Otsuki Makoto, Hirota Masahiko, Arata Shinju, Koizumi Masaru, Kawa Shigeyuki, Kamisawa Terumi, Takeda Kazunori, Mayumi Toshihiko, Kitagawa Motoji, Ito Tetsuhide, Inui Kazuo, Shimosegawa Tooru, Tanaka Shigeki, Kataoka Keisho, Saisho Hiromitsu, Okazaki Kazuichi, Kuroda Yosikazu, Sawabu Norio, Takeyama Yoshifumi
Department of Gastroenterology and Metabolism, University of Occupational and Environmental Health, Japan, School of Medicine, Kitakyushu, Japan.
World J Gastroenterol. 2006 Jun 7;12(21):3314-23. doi: 10.3748/wjg.v12.i21.3314.
The incidence of acute pancreatitis in Japan is increasing and ranges from 187 to 347 cases per million populations. Case fatality was 0.2% for mild to moderate, and 9.0% for severe acute pancreatitis in Japan in 2003. Experts in pancreatitis in Japan made this document focusing on the practical aspects in the early management of patients with acute pancreatitis. The correct diagnosis of acute pancreatitis and severity stratification should be made in all patients using the criteria for the diagnosis of acute pancreatitis and the multifactor scoring system proposed by the Research Committee of Intractable Diseases of the Pancreas as early as possible. All patients diagnosed with acute pancreatitis should be managed in the hospital. Monitoring of blood pressure, pulse and respiratory rate, body temperature, hourly urinary volume, and blood oxygen saturation level is essential in the management of such patients. Early vigorous intravenous hydration is of foremost importance to stabilize circulatory dynamics. Adequate pain relief with opiates is also important. In severe acute pancreatitis, prophylactic intravenous administration of antibiotics at an early stage is recommended. Administration of protease inhibitors should be initiated as soon as the diagnosis of acute pancreatitis is confirmed. A combination of enteral feeding with parenteral nutrition from early stage is recommended if there are no clear signs and symptoms of ileus and gastrointestinal bleeding. Patients with severe acute pancreatitis should be transferred to ICU as early as possible to perform special measures such as continuous regional arterial infusion of protease inhibitors and antibiotics, and continuous hemodiafiltration. The Japanese Government covers medical care expense for severe acute pancreatitis as one of the projects of Research on Measures for Intractable Diseases.

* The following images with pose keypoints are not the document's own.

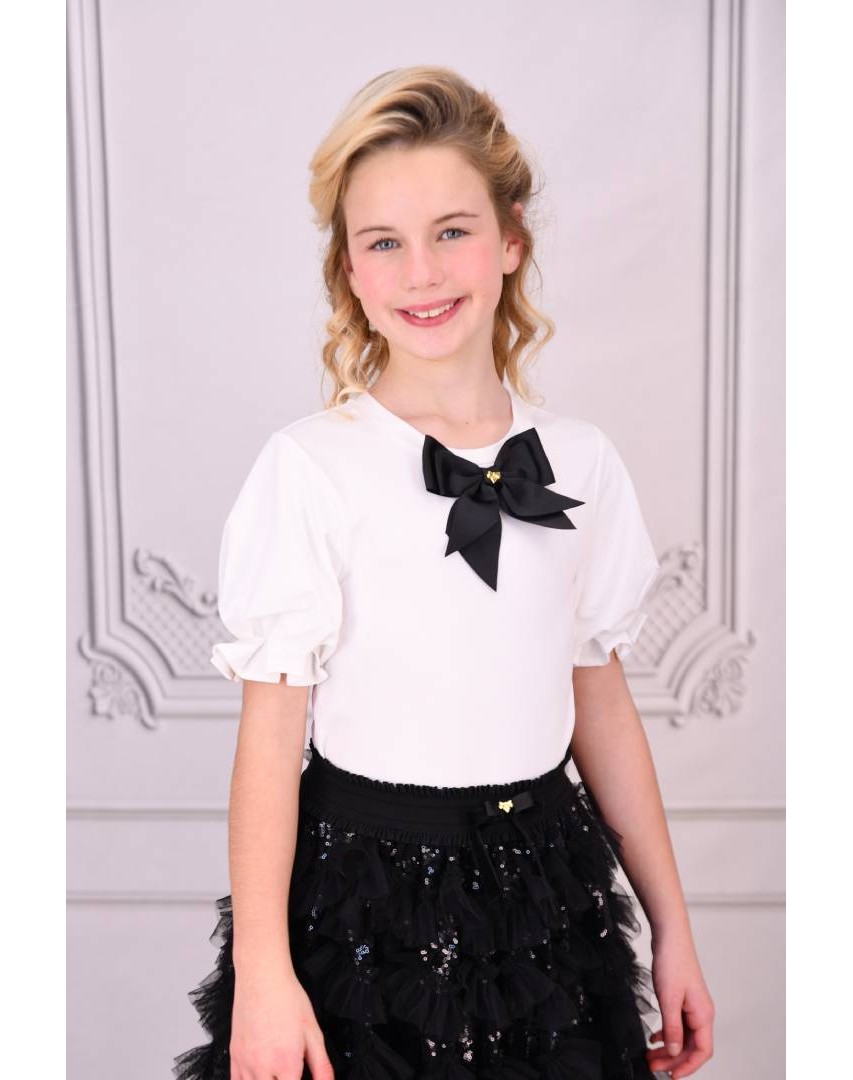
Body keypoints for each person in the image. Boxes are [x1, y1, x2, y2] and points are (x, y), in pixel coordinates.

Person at [172, 66, 714, 1080]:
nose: (420, 272)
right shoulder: (312, 466)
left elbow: (598, 701)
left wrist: (671, 926)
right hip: (362, 901)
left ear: (511, 241)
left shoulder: (582, 459)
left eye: (451, 231)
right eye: (384, 242)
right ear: (349, 270)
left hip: (550, 892)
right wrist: (263, 974)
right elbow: (270, 741)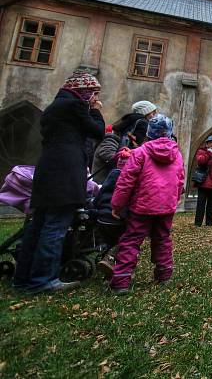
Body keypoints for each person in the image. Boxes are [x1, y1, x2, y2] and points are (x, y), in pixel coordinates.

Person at [12, 71, 105, 294]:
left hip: (48, 168)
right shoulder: (74, 106)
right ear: (85, 92)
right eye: (93, 93)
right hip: (65, 171)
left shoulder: (55, 106)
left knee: (38, 225)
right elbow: (98, 131)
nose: (94, 97)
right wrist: (95, 110)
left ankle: (23, 278)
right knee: (56, 226)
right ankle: (43, 280)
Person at [109, 115, 184, 294]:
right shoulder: (177, 154)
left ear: (149, 133)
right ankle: (164, 274)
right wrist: (176, 198)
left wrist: (117, 204)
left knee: (131, 240)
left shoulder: (141, 152)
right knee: (162, 239)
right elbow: (180, 179)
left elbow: (126, 180)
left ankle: (121, 280)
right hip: (166, 206)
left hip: (143, 204)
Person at [91, 100, 158, 183]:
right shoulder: (112, 137)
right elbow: (107, 155)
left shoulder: (125, 139)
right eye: (153, 113)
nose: (155, 116)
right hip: (102, 187)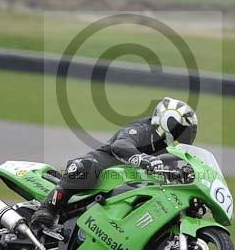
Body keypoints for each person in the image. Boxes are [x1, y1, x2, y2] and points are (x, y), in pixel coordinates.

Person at [31, 97, 199, 228]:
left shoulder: (169, 152)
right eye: (182, 132)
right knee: (86, 168)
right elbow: (121, 144)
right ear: (168, 122)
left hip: (128, 189)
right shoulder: (143, 129)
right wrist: (142, 158)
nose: (184, 138)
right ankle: (48, 208)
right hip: (103, 167)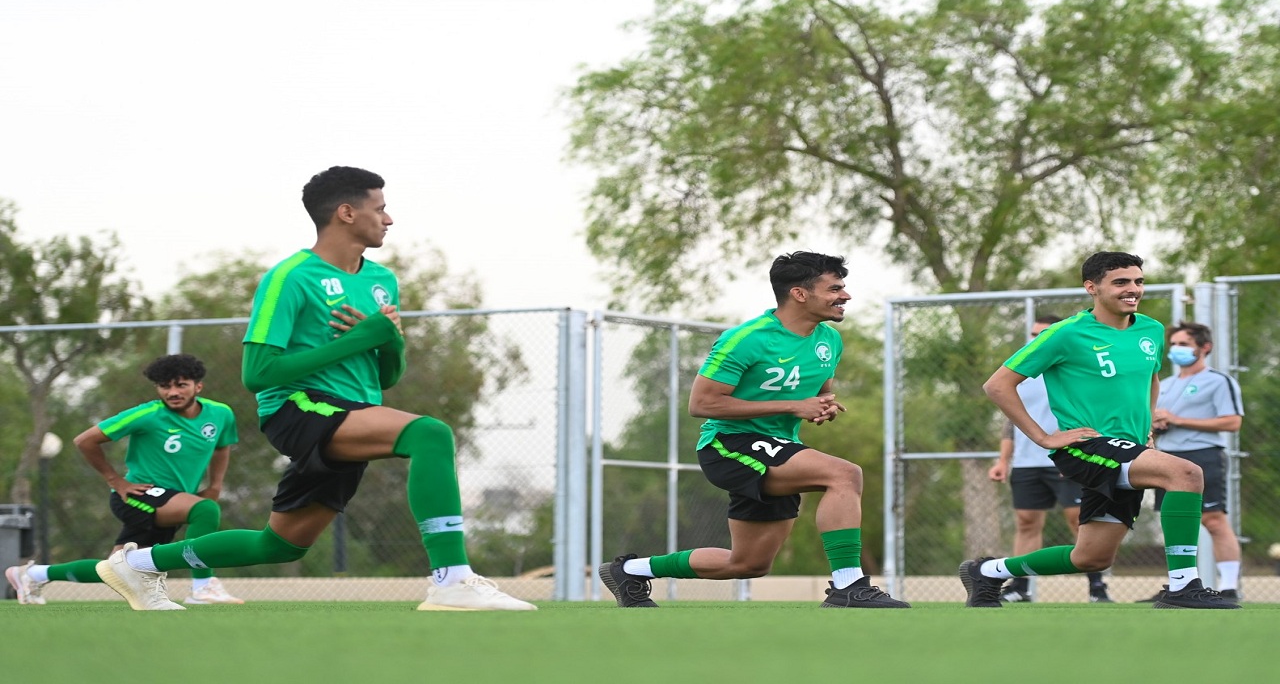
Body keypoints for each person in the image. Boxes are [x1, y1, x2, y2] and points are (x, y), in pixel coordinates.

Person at [92, 165, 534, 611]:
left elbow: (385, 377)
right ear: (346, 213)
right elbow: (258, 373)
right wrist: (358, 339)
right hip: (297, 408)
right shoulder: (290, 277)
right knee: (430, 434)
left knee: (279, 545)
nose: (389, 219)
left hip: (353, 410)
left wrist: (390, 342)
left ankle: (138, 563)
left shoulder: (382, 281)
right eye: (380, 209)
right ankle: (451, 579)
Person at [598, 251, 909, 609]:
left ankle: (630, 571)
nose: (845, 296)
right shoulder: (746, 338)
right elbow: (702, 404)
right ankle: (849, 586)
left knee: (748, 564)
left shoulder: (829, 340)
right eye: (835, 289)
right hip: (728, 445)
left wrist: (823, 404)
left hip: (778, 446)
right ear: (799, 294)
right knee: (844, 475)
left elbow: (820, 391)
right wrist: (793, 406)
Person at [963, 251, 1238, 609]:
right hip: (1088, 446)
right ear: (1091, 287)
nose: (1133, 289)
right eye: (1121, 282)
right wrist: (1043, 437)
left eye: (1138, 281)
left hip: (1131, 448)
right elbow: (997, 385)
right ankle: (1183, 586)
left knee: (1091, 557)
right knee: (1186, 473)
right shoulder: (1065, 334)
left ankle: (988, 572)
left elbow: (1151, 378)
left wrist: (1147, 427)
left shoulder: (1152, 330)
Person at [5, 354, 243, 605]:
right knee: (205, 510)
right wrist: (116, 480)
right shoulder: (148, 414)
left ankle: (33, 575)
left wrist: (215, 485)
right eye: (165, 386)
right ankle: (203, 587)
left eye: (181, 385)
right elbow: (85, 440)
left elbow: (221, 448)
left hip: (171, 501)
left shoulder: (221, 414)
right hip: (137, 495)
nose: (172, 392)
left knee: (119, 569)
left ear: (198, 386)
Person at [987, 315, 1112, 604]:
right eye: (1033, 334)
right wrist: (1003, 461)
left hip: (1068, 459)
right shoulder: (1019, 376)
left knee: (1079, 520)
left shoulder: (1076, 369)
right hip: (1027, 463)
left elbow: (1094, 413)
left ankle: (1097, 588)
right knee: (1026, 522)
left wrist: (1079, 452)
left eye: (1043, 334)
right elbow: (1011, 423)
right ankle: (1021, 586)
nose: (1036, 339)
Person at [1133, 321, 1245, 602]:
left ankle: (1229, 588)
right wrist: (1156, 424)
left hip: (1203, 454)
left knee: (1214, 520)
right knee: (1175, 523)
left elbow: (1232, 422)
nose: (1176, 349)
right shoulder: (1165, 384)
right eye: (1173, 344)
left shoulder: (1219, 381)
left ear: (1204, 347)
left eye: (1183, 344)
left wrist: (1178, 420)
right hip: (1167, 459)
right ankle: (1180, 584)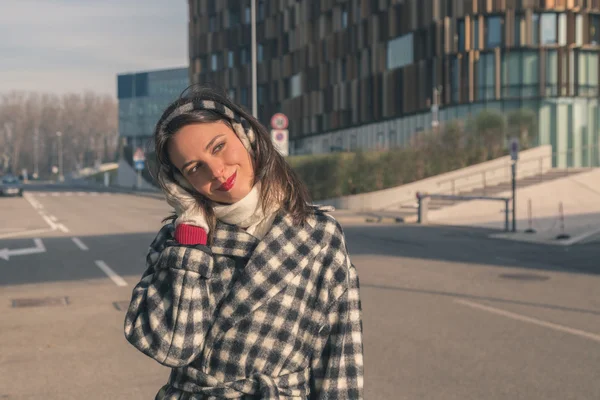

日本急性胰腺炎的发病率正在上升,每百万人口中发病例数为187至347例。2003年,日本轻度至中度急性胰腺炎的病死率为0.2%,重度急性胰腺炎的病死率为9.0%。日本胰腺炎领域的专家撰写了本文件,重点关注急性胰腺炎患者早期管理中的实际问题。应尽早使用急性胰腺炎诊断标准和胰腺难治性疾病研究委员会提出的多因素评分系统,对所有患者进行急性胰腺炎的正确诊断和严重程度分层。所有诊断为急性胰腺炎的患者均应住院治疗。对此类患者进行管理时,监测血压、脉搏、呼吸频率、体温、每小时尿量和血氧饱和度水平至关重要。早期积极静脉补液对于稳定循环动力学最为重要。使用阿片类药物充分缓解疼痛也很重要。对于重度急性胰腺炎,建议早期预防性静脉使用抗生素。一旦确诊急性胰腺炎,应立即开始使用蛋白酶抑制剂。如果没有明显的肠梗阻和胃肠道出血迹象及症状,建议从早期开始将肠内营养与肠外营养相结合。重度急性胰腺炎患者应尽早转入重症监护病房,以实施特殊措施,如持续区域动脉输注蛋白酶抑制剂和抗生素以及持续血液滤过。作为难治性疾病对策研究项目之一,日本政府承担重度急性胰腺炎的医疗费用。